Oil prices are back in the news in a big way, having enjoyed hefty gains in the past year or so. Can they keep rising from here? Or are we heading for another crash? And what does that mean for your investments?
First, let’s have a quick summary of the rollercoaster ride that oil’s been on over the past five years or so. In 2014, after several years of coasting around the $100 a barrel mark, the oil price finally gave way to the inevitable and crashed. Investors had realised that US shale oil production was booming, and that the US was on the road to becoming, for all intents and purposes, energy independent.
The price tumbled to as low as below $40 a barrel. Oil majors slashed production and exploration spending, shutting down ambitious projects for seeking oil in faraway, inhospitable, expensive climes, in favour of conserving as much cash as possible to pay their all-important dividends.
Yet oil cartel Opec continued to pump out oil as fast as it could. The cartel members didn’t want to run the risk of losing market share to US shale producers, and they were also hoping to put the shale fields out of business by driving the price well below the cost of production.
In the end, however, Opec had to quit. Firstly, shale producers were becoming more efficient. Improvements to technology and sheer desperation helped to lower the cost of production. Secondly, the ongoing very forgiving interest rate environment meant that shale groups could stay alive on borrowed cash, despite the high-risk outlook.
And finally, the Opec nations were running short of cash themselves. It’s hard to keep restive populations happy when you’re having to slash public spending budgets.

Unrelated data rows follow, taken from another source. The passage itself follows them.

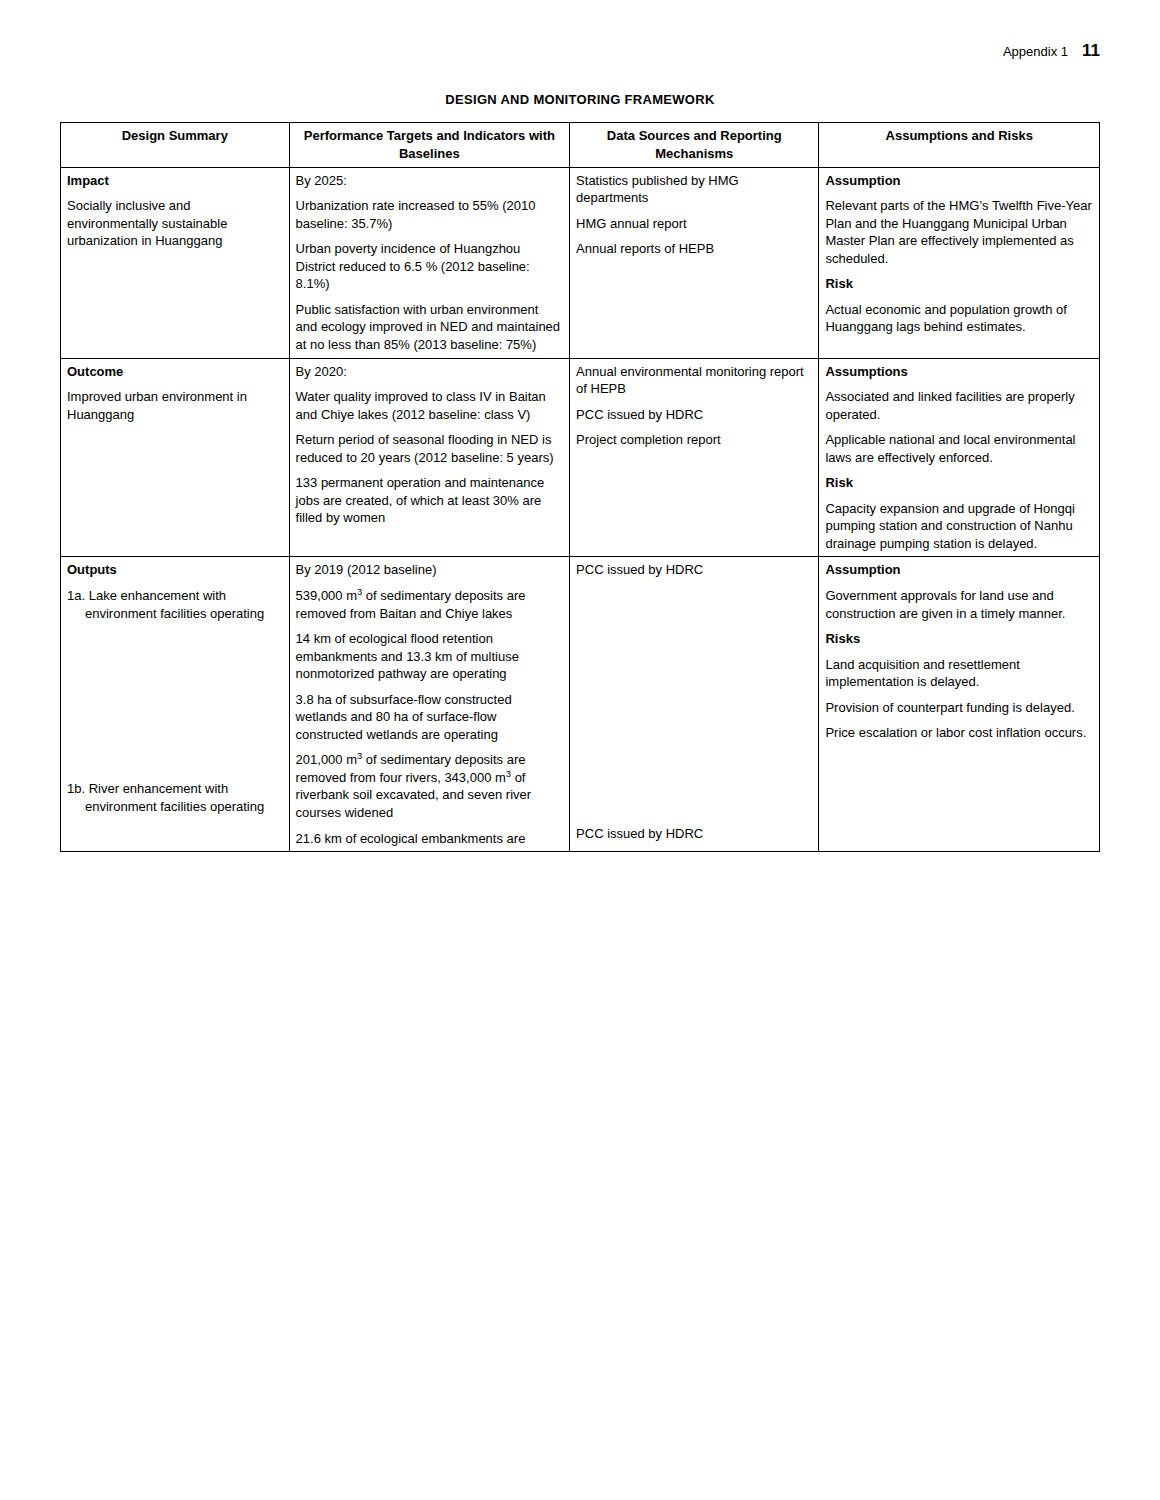Appendix 111
DESIGN AND MONITORING FRAMEWORK
| Design Summary | Performance Targets and Indicators with Baselines | Data Sources and Reporting Mechanisms | Assumptions and Risks |
| --- | --- | --- | --- |
| Impact Socially inclusive and environmentally sustainable urbanization in Huanggang | By 2025: Urbanization rate increased to 55% (2010 baseline: 35.7%) Urban poverty incidence of Huangzhou District reduced to 6.5 % (2012 baseline: 8.1%) Public satisfaction with urban environment and ecology improved in NED and maintained at no less than 85% (2013 baseline: 75%) | Statistics published by HMG departments HMG annual report Annual reports of HEPB | Assumption Relevant parts of the HMG’s Twelfth Five-Year Plan and the Huanggang Municipal Urban Master Plan are effectively implemented as scheduled. Risk Actual economic and population growth of Huanggang lags behind estimates. |
| Outcome Improved urban environment in Huanggang | By 2020: Water quality improved to class IV in Baitan and Chiye lakes (2012 baseline: class V) Return period of seasonal flooding in NED is reduced to 20 years (2012 baseline: 5 years) 133 permanent operation and maintenance jobs are created, of which at least 30% are filled by women | Annual environmental monitoring report of HEPB PCC issued by HDRC Project completion report | Assumptions Associated and linked facilities are properly operated. Applicable national and local environmental laws are effectively enforced. Risk Capacity expansion and upgrade of Hongqi pumping station and construction of Nanhu drainage pumping station is delayed. |
| Outputs 1a. Lake enhancement with environment facilities operating 1b. River enhancement with environment facilities operating | By 2019 (2012 baseline) 539,000 m 3 of sedimentary deposits are removed from Baitan and Chiye lakes 14 km of ecological flood retention embankments and 13.3 km of multiuse nonmotorized pathway are operating 3.8 ha of subsurface-flow constructed wetlands and 80 ha of surface-flow constructed wetlands are operating 201,000 m 3 of sedimentary deposits are removed from four rivers, 343,000 m 3 of riverbank soil excavated, and seven river courses widened 21.6 km of ecological embankments are | PCC issued by HDRC PCC issued by HDRC | Assumption Government approvals for land use and construction are given in a timely manner. Risks Land acquisition and resettlement implementation is delayed. Provision of counterpart funding is delayed. Price escalation or labor cost inflation occurs. |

As a result, in late 2016 (by which point, prices had started to find a floor in any case), Opec and Russia teamed up to agree on production cuts. This cemented the floor under the price, and helped to turn oil around again. Over the last 12 months or so, the price has risen by roughly 50%.
The question now is: what happens next? The price (as measured by Brent crude, the European benchmark) went as high as $80 a barrel recently, but it’s since slid to closer to $70. Are we heading for another crash, or is this a breather before it’s onwards and upwards?
What’s next for oil prices
There are a number of variables at play here. Supply from a few big producers is under threat. Venezuela’s supply has collapsed as the economy implodes. Iranian supply is threatened by US sanctions. Libyan supply is regularly disrupted.
Equally, Donald Trump – keenly aware of the impact of rising petrol prices on US voters’ sense of well-being, right ahead of the mid-term elections later this year – is putting pressure on Saudi Arabia to pump more oil.
And then, of course, there are fears for the global economy given that the trade picture is deteriorating by the day. A slower economy would mean lower demand for oil.
In the longer run, however, my own view is that oil is back in a bull market. The big oil groups are still wary of spending too much on exploration. They are also concerned about the potential of electric vehicles to dent demand for oil permanently.
So I suspect that the bull market won’t end until we’re back at the stage where we’re worried about running out of oil, we’ve mentally grown disillusioned with the idea of electric cars taking over any time soon, and where the oil majors are once again exploring exotic locales to see if there’s any oil in them.
In other words, until we’re over-exaggerating the upside, yet again.
So how do you invest in the oil sector using ETFs?
You can bet on movements in the oil price directly using a wide range of exchange-traded products, including leveraged ones and short options (for if you think I’m wrong on the bullish call). If you’re a reasonably experienced trader, then feel free to experiment with them.
However, if you are a buy and hold investor by preference, or if the words ‘backwardation’ and ‘contango’ sound more like exotic dance moves than commodities market jargon to you, then I would avoid these products.
For those who are more comfortable investing in the oil sector through companies, there are a few alternatives to choose from. There are a couple of London-listed ETFs available from iShares, for example. One is iShares Oil & Gas Exploration & Production (LSE: SPOG), which holds “a broad range of global companies involved in the exploration and production of oil and gas”. It has 80 holdings and a total expense ratio of 0.55%. The top five holdings make up about a third of the portfolio in value terms, and include North American oil groups such as EOG Resources, ConocoPhillips and Canadian Natural Resources. Roughly four-fifths of the portfolio is listed in North America.
Another is iShares S&P 500 Energy Sector (LSE: IUES). It’s a cheaper fund with a total expense ratio of 0.15%, and a more concentrated one, with just 31 holdings (all of them in the US), and more than half of the portfolio’s value accounted for by the top five holdings. These include Exxon Mobil, oil services giant Schlumberger and Chevron.
Over in the US, there’s a wide selection. If you are particularly interested in fracking, then one to look at is the VanEck Vectors Unconventional Oil & Gas ETF (NYSE: FRAK). Bear in mind, though, that the biggest holding is EOG Resources, the same as the SPOG fund mentioned above.